READING TEXT:
══════

Basic overclocking

The Basics
Overclocking is the process of making your hardware run faster than it was orginally sold at. It's possible because of the way Intel and AMD run their manufacturering processes. All processors of a common core design are created equally and a process of speed binning is used to decide what speed it's sold at. This is essentially testing a sample (or perhaps all) from a batch to determine how quick they can run at. But if the process produces more chips that can run at a higher speed than they can sell they will often sell these CPUs at a lower speed. It's these chips that are the best for overclocking.
Current low end A64s/X2s and Core 2 Duos are all excellent for getting substantial overclocks.

The Essentials - Hardware
CPU - Read around the forums and see what the "buzz" is.
Motherboard - Often overlooked, but absolutely essential. The MB itself must be a good overclocker. There's no point getting a good clocking CPU if the motherboard itself isn't
RAM - Though not essential due to memory dividers, RAM can be overclocked as well. In many cases vendors sell the same RAM chips in their mid range (and even cheaper) RAM as they do for their high end RAM. Only difference is the price. More info on RAM can be found here and here
CPU Cooler - Air, water or phase, more info on water/phase can be found here. Current kings of air cooling are, amongst others, the Scythe Ninja, Thermaltake Big Typhoon, and Arctic Cooling Freezer 7/64 Pro. The cooler a processor the faster it can run and the more volts you can put through it.
Thermal Interace Material - TIM is the compound between the CPU and HS. It displaces any air between the two surfaces improving heat transfer (air is an insulator). AS5 and Liquid Metal are the best performing TIMs, but the TIM supplied these days with most heatsinks will perform to within a degree of two of these two so it's not something to worry about if you don't have any. Review of some TIMs here

The Essentials - Software
BIOS - The BIOS contains the basic settings of your system and is where all the overclocking options are contained. Manufacturers often release improved BIOSes that offer better overclockability and stability. Refer to the MB manual for information about updating you're BIOS.

══════

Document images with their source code

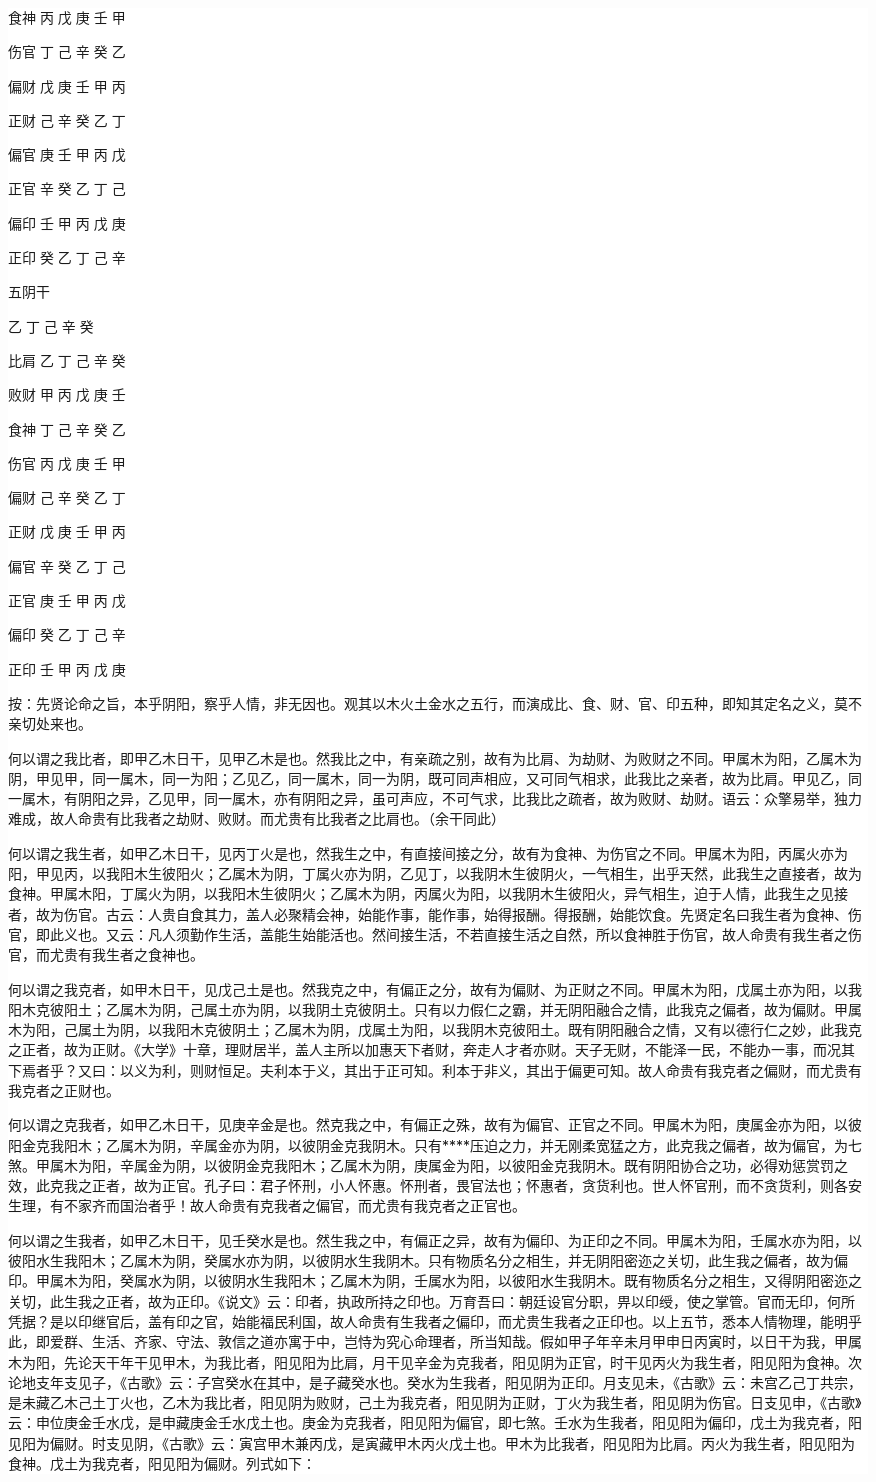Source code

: 食神 丙 戊 庚 壬 甲  

伤官 丁 己 辛 癸 乙  

偏财 戊 庚 壬 甲 丙  

正财 己 辛 癸 乙 丁  

偏官 庚 壬 甲 丙 戊  

正官 辛 癸 乙 丁 己  

偏印 壬 甲 丙 戊 庚  

正印 癸 乙 丁 己 辛  

五阴干  

乙 丁 己 辛 癸  

比肩 乙 丁 己 辛 癸  

败财 甲 丙 戊 庚 壬  

食神 丁 己 辛 癸 乙  

伤官 丙 戊 庚 壬 甲  

偏财 己 辛 癸 乙 丁  

正财 戊 庚 壬 甲 丙  

偏官 辛 癸 乙 丁 己  

正官 庚 壬 甲 丙 戊  

偏印 癸 乙 丁 己 辛  

正印 壬 甲 丙 戊 庚  

按：先贤论命之旨，本乎阴阳，察乎人情，非无因也。观其以木火土金水之五行，而演成比、食、财、官、印五种，即知其定名之义，莫不亲切处来也。  

何以谓之我比者，即甲乙木日干，见甲乙木是也。然我比之中，有亲疏之别，故有为比肩、为劫财、为败财之不同。甲属木为阳，乙属木为阴，甲见甲，同一属木，同一为阳；乙见乙，同一属木，同一为阴，既可同声相应，又可同气相求，此我比之亲者，故为比肩。甲见乙，同一属木，有阴阳之异，乙见甲，同一属木，亦有阴阳之异，虽可声应，不可气求，比我比之疏者，故为败财、劫财。语云：众擎易举，独力难成，故人命贵有比我者之劫财、败财。而尤贵有比我者之比肩也。（余干同此）  

何以谓之我生者，如甲乙木日干，见丙丁火是也，然我生之中，有直接间接之分，故有为食神、为伤官之不同。甲属木为阳，丙属火亦为阳，甲见丙，以我阳木生彼阳火；乙属木为阴，丁属火亦为阴，乙见丁，以我阴木生彼阴火，一气相生，出乎天然，此我生之直接者，故为食神。甲属木阳，丁属火为阴，以我阳木生彼阴火；乙属木为阴，丙属火为阳，以我阴木生彼阳火，异气相生，迫于人情，此我生之见接者，故为伤官。古云：人贵自食其力，盖人必聚精会神，始能作事，能作事，始得报酬。得报酬，始能饮食。先贤定名曰我生者为食神、伤官，即此义也。又云：凡人须勤作生活，盖能生始能活也。然间接生活，不若直接生活之自然，所以食神胜于伤官，故人命贵有我生者之伤官，而尤贵有我生者之食神也。  

何以谓之我克者，如甲木日干，见戊己土是也。然我克之中，有偏正之分，故有为偏财、为正财之不同。甲属木为阳，戊属土亦为阳，以我阳木克彼阳土；乙属木为阴，己属土亦为阴，以我阴土克彼阴土。只有以力假仁之霸，并无阴阳融合之情，此我克之偏者，故为偏财。甲属木为阳，己属土为阴，以我阳木克彼阴土；乙属木为阴，戊属土为阳，以我阴木克彼阳土。既有阴阳融合之情，又有以德行仁之妙，此我克之正者，故为正财。《大学》十章，理财居半，盖人主所以加惠天下者财，奔走人才者亦财。天子无财，不能泽一民，不能办一事，而况其下焉者乎？又曰：以义为利，则财恒足。夫利本于义，其出于正可知。利本于非义，其出于偏更可知。故人命贵有我克者之偏财，而尤贵有我克者之正财也。  

何以谓之克我者，如甲乙木日干，见庚辛金是也。然克我之中，有偏正之殊，故有为偏官、正官之不同。甲属木为阳，庚属金亦为阳，以彼阳金克我阳木；乙属木为阴，辛属金亦为阴，以彼阴金克我阴木。只有****压迫之力，并无刚柔宽猛之方，此克我之偏者，故为偏官，为七煞。甲属木为阳，辛属金为阴，以彼阴金克我阳木；乙属木为阴，庚属金为阳，以彼阳金克我阴木。既有阴阳协合之功，必得劝惩赏罚之效，此克我之正者，故为正官。孔子曰：君子怀刑，小人怀惠。怀刑者，畏官法也；怀惠者，贪货利也。世人怀官刑，而不贪货利，则各安生理，有不家齐而国治者乎！故人命贵有克我者之偏官，而尤贵有我克者之正官也。  

何以谓之生我者，如甲乙木日干，见壬癸水是也。然生我之中，有偏正之异，故有为偏印、为正印之不同。甲属木为阳，壬属水亦为阳，以彼阳水生我阳木；乙属木为阴，癸属水亦为阴，以彼阴水生我阴木。只有物质名分之相生，并无阴阳密迩之关切，此生我之偏者，故为偏印。甲属木为阳，癸属水为阴，以彼阴水生我阳木；乙属木为阴，壬属水为阳，以彼阳水生我阴木。既有物质名分之相生，又得阴阳密迩之关切，此生我之正者，故为正印。《说文》云：印者，执政所持之印也。万育吾曰：朝廷设官分职，畀以印绶，使之掌管。官而无印，何所凭据？是以印继官后，盖有印之官，始能福民利国，故人命贵有生我者之偏印，而尤贵生我者之正印也。以上五节，悉本人情物理，能明乎此，即爱群、生活、齐家、守法、敦信之道亦寓于中，岂恃为究心命理者，所当知哉。假如甲子年辛未月甲申日丙寅时，以日干为我，甲属木为阳，先论天干年干见甲木，为我比者，阳见阳为比肩，月干见辛金为克我者，阳见阴为正官，时干见丙火为我生者，阳见阳为食神。次论地支年支见子，《古歌》云：子宫癸水在其中，是子藏癸水也。癸水为生我者，阳见阴为正印。月支见未，《古歌》云：未宫乙己丁共宗，是未藏乙木己土丁火也，乙木为我比者，阳见阴为败财，己土为我克者，阳见阴为正财，丁火为我生者，阳见阴为伤官。日支见申，《古歌》云：申位庚金壬水戊，是申藏庚金壬水戊土也。庚金为克我者，阳见阳为偏官，即七煞。壬水为生我者，阳见阳为偏印，戊土为我克者，阳见阳为偏财。时支见阴，《古歌》云：寅宫甲木兼丙戊，是寅藏甲木丙火戊土也。甲木为比我者，阳见阳为比肩。丙火为我生者，阳见阳为食神。戊土为我克者，阳见阳为偏财。列式如下：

══════

WHAT TO WORK ON:
Can you reproduce the overclocking guide word for word, starting with "Thermal Interace Material" and going on through "updating you're BIOS."?

SOLUTION TO THE EXERCISE:
Thermal Interace Material - TIM is the compound between the CPU and HS. It displaces any air between the two surfaces improving heat transfer (air is an insulator). AS5 and Liquid Metal are the best performing TIMs, but the TIM supplied these days with most heatsinks will perform to within a degree of two of these two so it's not something to worry about if you don't have any. Review of some TIMs here

The Essentials - Software
BIOS - The BIOS contains the basic settings of your system and is where all the overclocking options are contained. Manufacturers often release improved BIOSes that offer better overclockability and stability. Refer to the MB manual for information about updating you're BIOS.